Это была забава, игра; пещеры тайн, только для них одних. Совсем особенная, их собственная игра. Шелковисто‑нежная и жуткая, незавершенная – потом она еще больше изменилась, так вода ручья во мраке преображается, разбегаясь легкими вихрями, светом, журчаньем, похожим на невнятные голоса. Клейкий запах листьев, липкая горьковатая сладость мрачного ольховника. Семена. Насекомые – мельтешат над водой, в солнечном мерцанье, липнут, обжигая кожу. Пляска солнечного света, яркий зной в порах были их домом. Они играли, как дети. Частенько в дочки‑матери – беспомощная плоть, нежность, он льнул к ней, как ребенок к матери, шелковистая нежность обнимала их, все было замкнуто, нераскрыто, незавершено. То, что внутри, принадлежало им одним. Здесь была их сокровенная тайна, они играли в игру – с этой тайной, без устали, дыхание, и слюна, и тела разлучались и сливались в шелковисто‑нежный спутанный клубок, в этом сокровенном удары сердца, безотчетно‑упорные, спешат как перепуганный зверек, не ведающий, спасется ли он бегством или будет затравлен, но тяжелое дыхание не догоняет, не приближается, недостижимое в одышливом, жутком, шелковисто‑нежном бегстве, все более и более поспешное. И все это пронизано журчаньем ручья, тысячами злобных и ласковых голосов, солнце палит, от ольховника веет клейкой сладкой испариной. Жарко, гром в голове, в висках, словно вот‑вот лопнут хрупкие соединения, – они хоть и играли в игру, но игра была опасная. Впрочем, у Турагреты хватало ума понять, что́ отличало их игру от других, что делало ее какой‑то слишком уж особенной, она хорошо понимала, что никто другой в мире этого не поймет. Она должна защищать их обоих – быть все время начеку, держать ухо востро, ни на миг не ослаблять внимание, не выдавать себя, защищать и бороться без отдыха: для них действовали совершенно особенные правила, вот что она понимала. Да, он был другой – не как остальные. Такой, каков есть. Но она выбрала его сама, никто за нее не решал – выбор сделан ею, а не кем‑то другим.

А он надеялся на нее. И она дала себе слово, что не предаст. Хоть убейте до смерти. Все равно не предаст.

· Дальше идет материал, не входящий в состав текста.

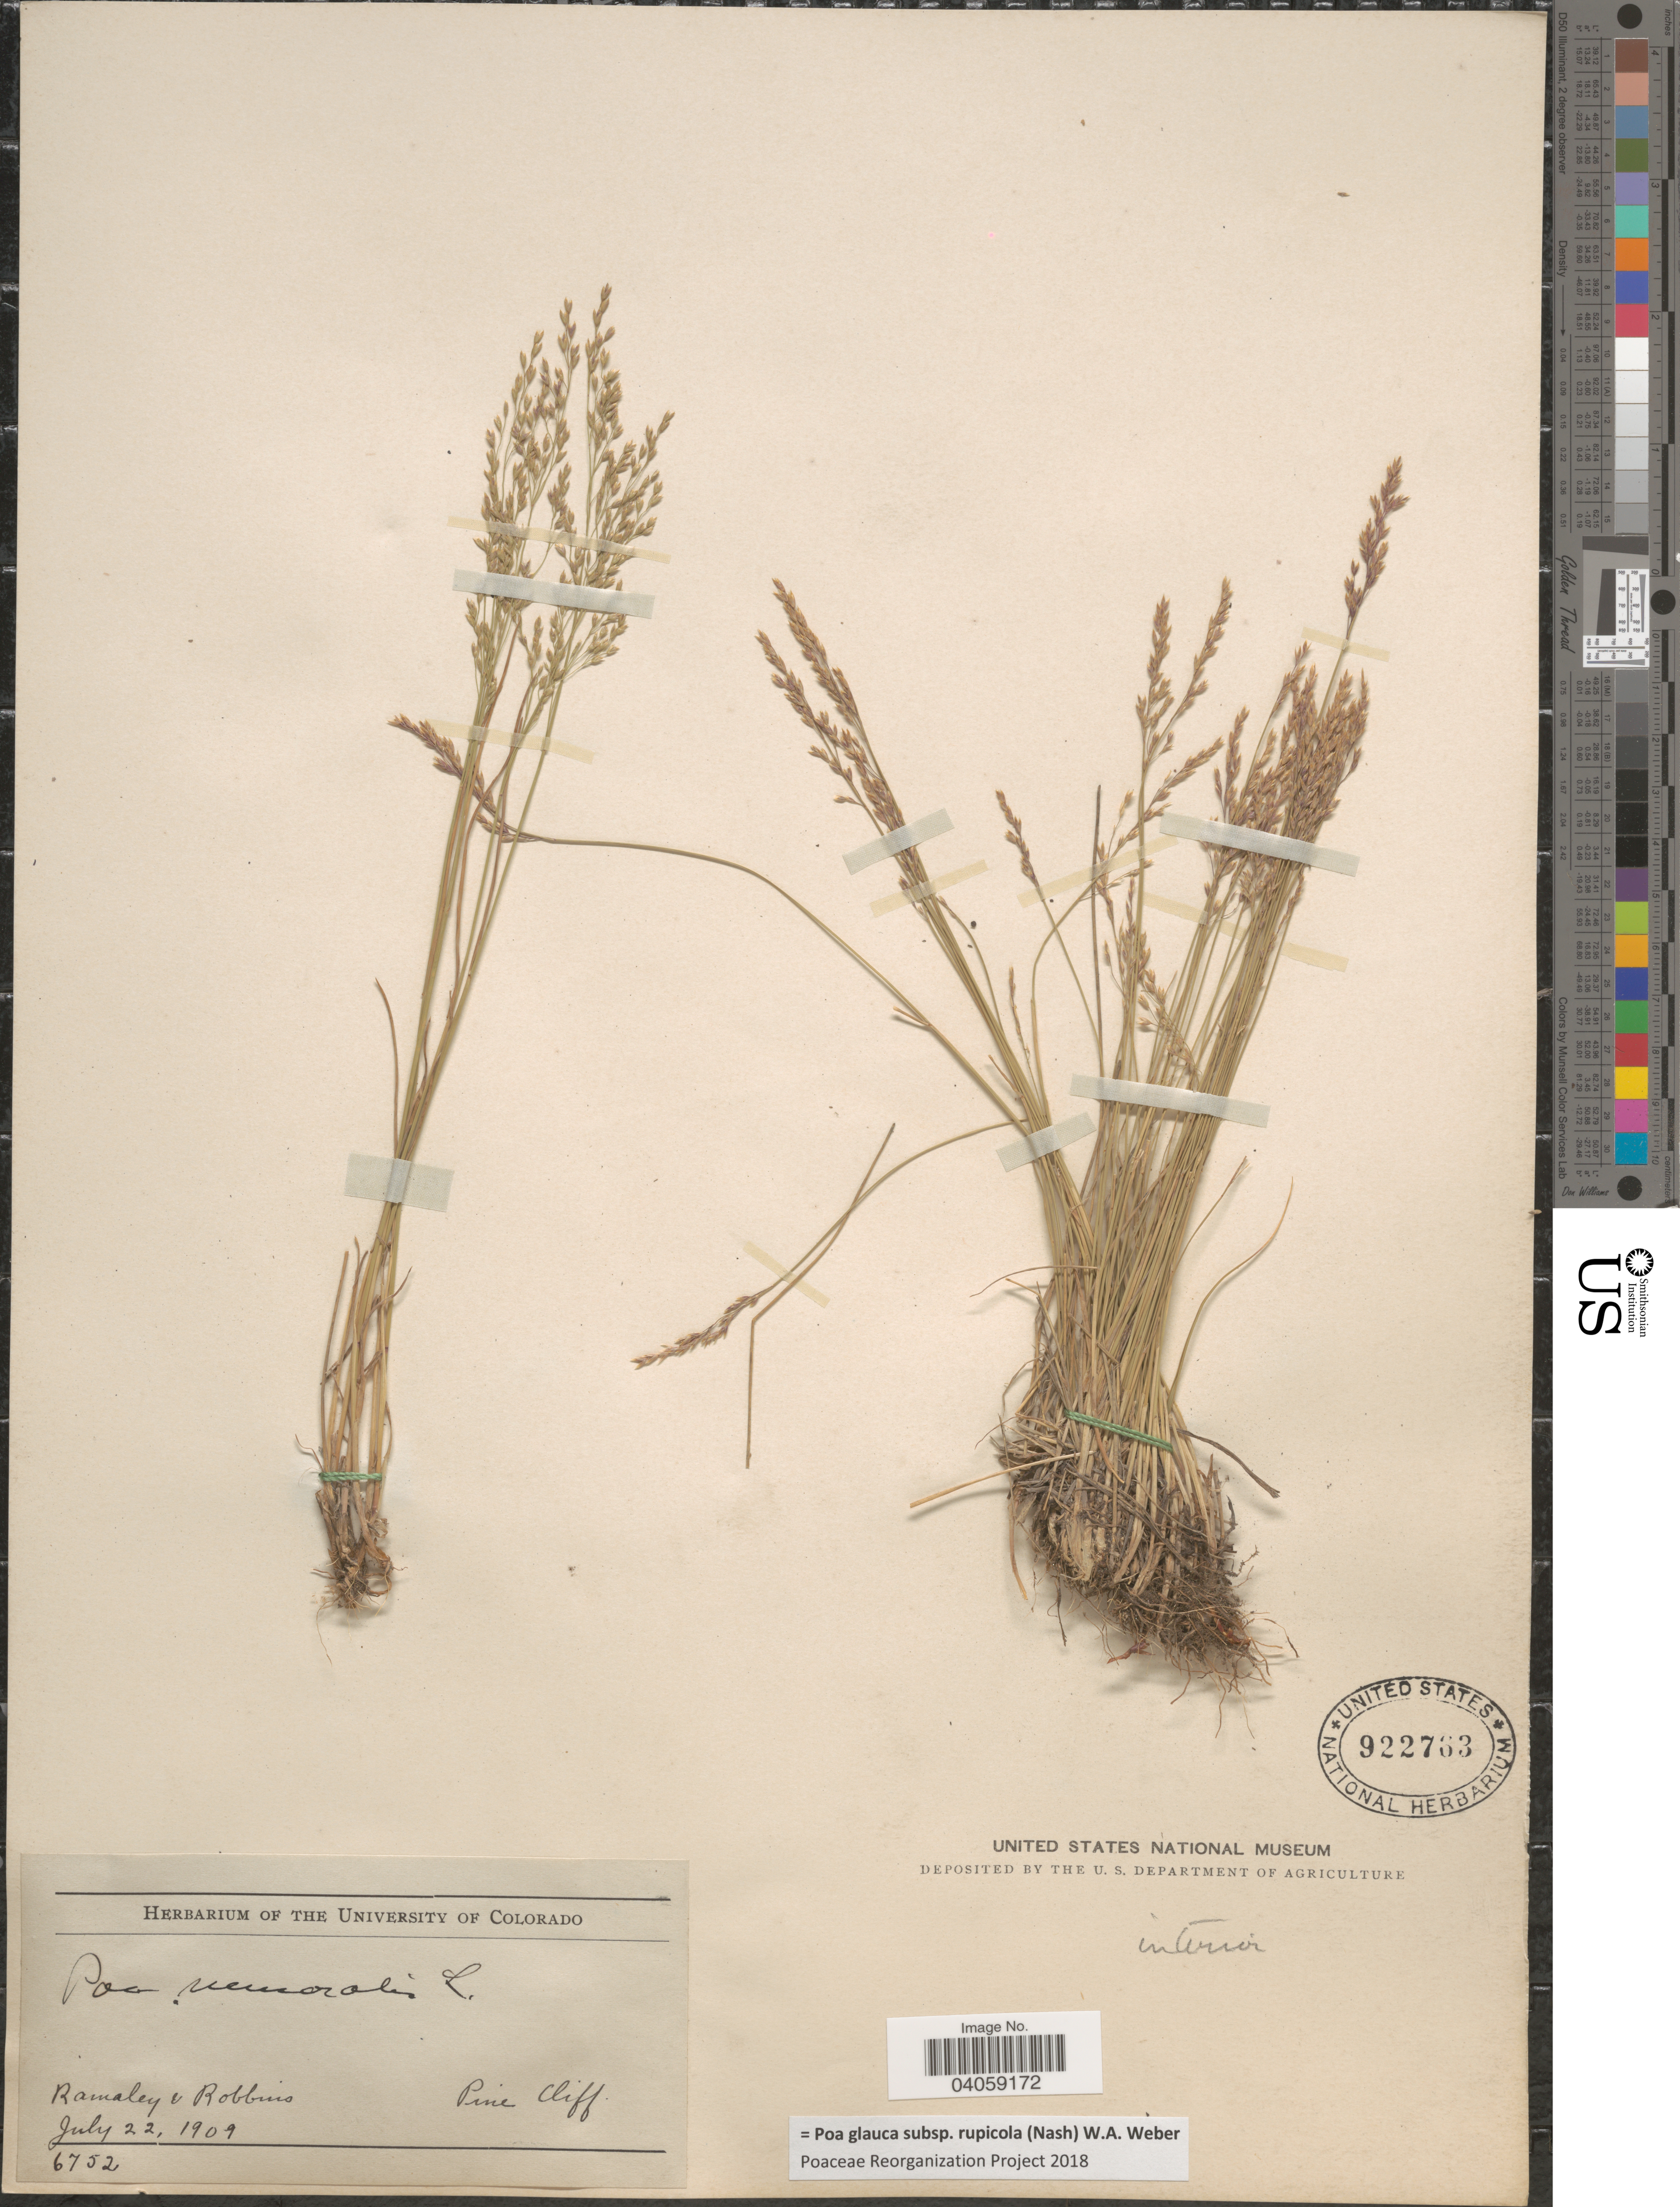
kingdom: Plantae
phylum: Tracheophyta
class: Liliopsida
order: Poales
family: Poaceae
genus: Poa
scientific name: Poa glauca subsp. rupicola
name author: (Nash) W.A. Weber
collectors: Ramaley & -- Robbins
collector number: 6752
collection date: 1909-07-22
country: United States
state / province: Colorado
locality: Pine Cliff.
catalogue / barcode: US 922763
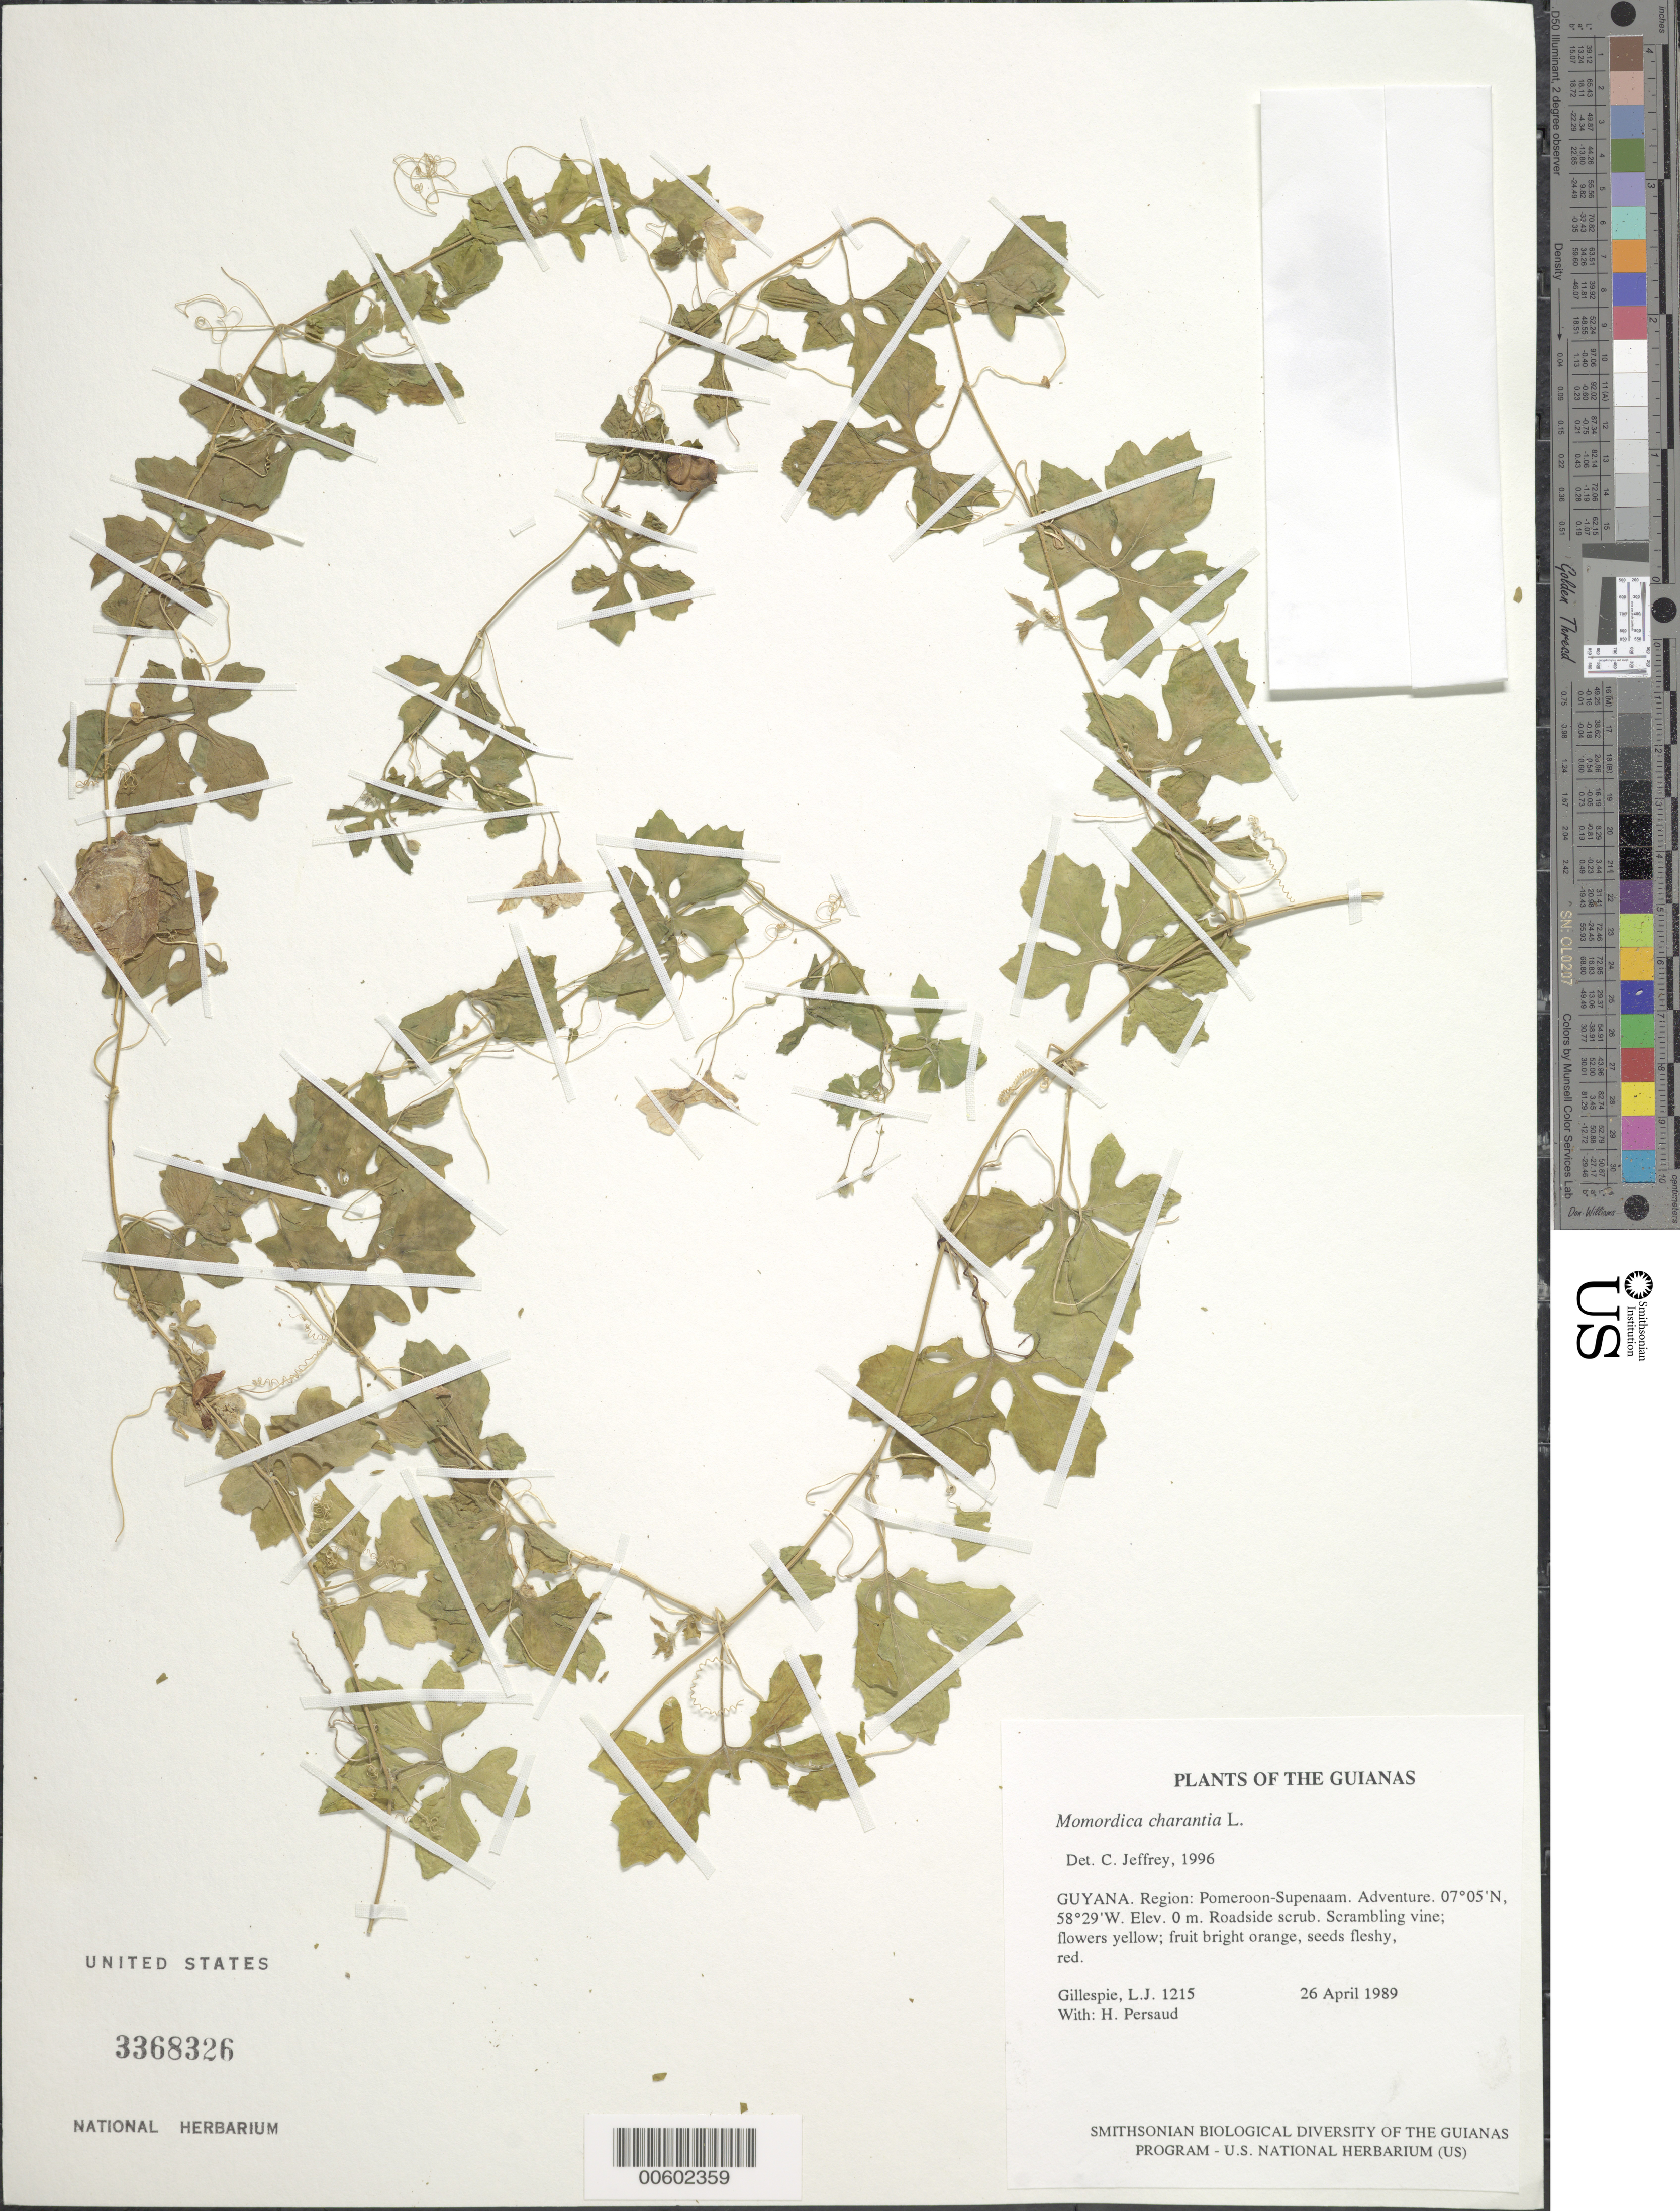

И, сознавая это, она словно бы выпрямилась; была солнечная пора в начале лета, и весь ее облик вновь лучился блеском, как прежде, когда она была ребенком, стройным, танцующим, в сиянье волос и щек, – жемчужина явилась вновь, белая, твердая и мерцающе‑нежная. И она несла свое хрупкое естество, будто чашу, обреченную смерти, она это знала, но была там как бы и сила, сила, идущая от расправ и отсечений. Она знала, что не предаст. И когда отец утром, перед первым оглашением в юнгбюской церкви, втолковывал ей, дескать, она должна спасибо сказать, что вообще выходит замуж – этакая, как она! – что ее судьба, при том что в округе все всё знали, сложилась на редкость удачно, – она посмотрела на него, и странное дело, на лице у нее промелькнула легкая холодная насмешка: да‑да, только и сказала она.

 

И вот они поженились. Первое время им разрешили пожить в кладовке, наверху в школе, вообще‑то каморка предназначалась под жилье для учителя, этого учительница добилась от школьного управления, и не без труда. Разрешили ненадолго, пока не начнутся занятия.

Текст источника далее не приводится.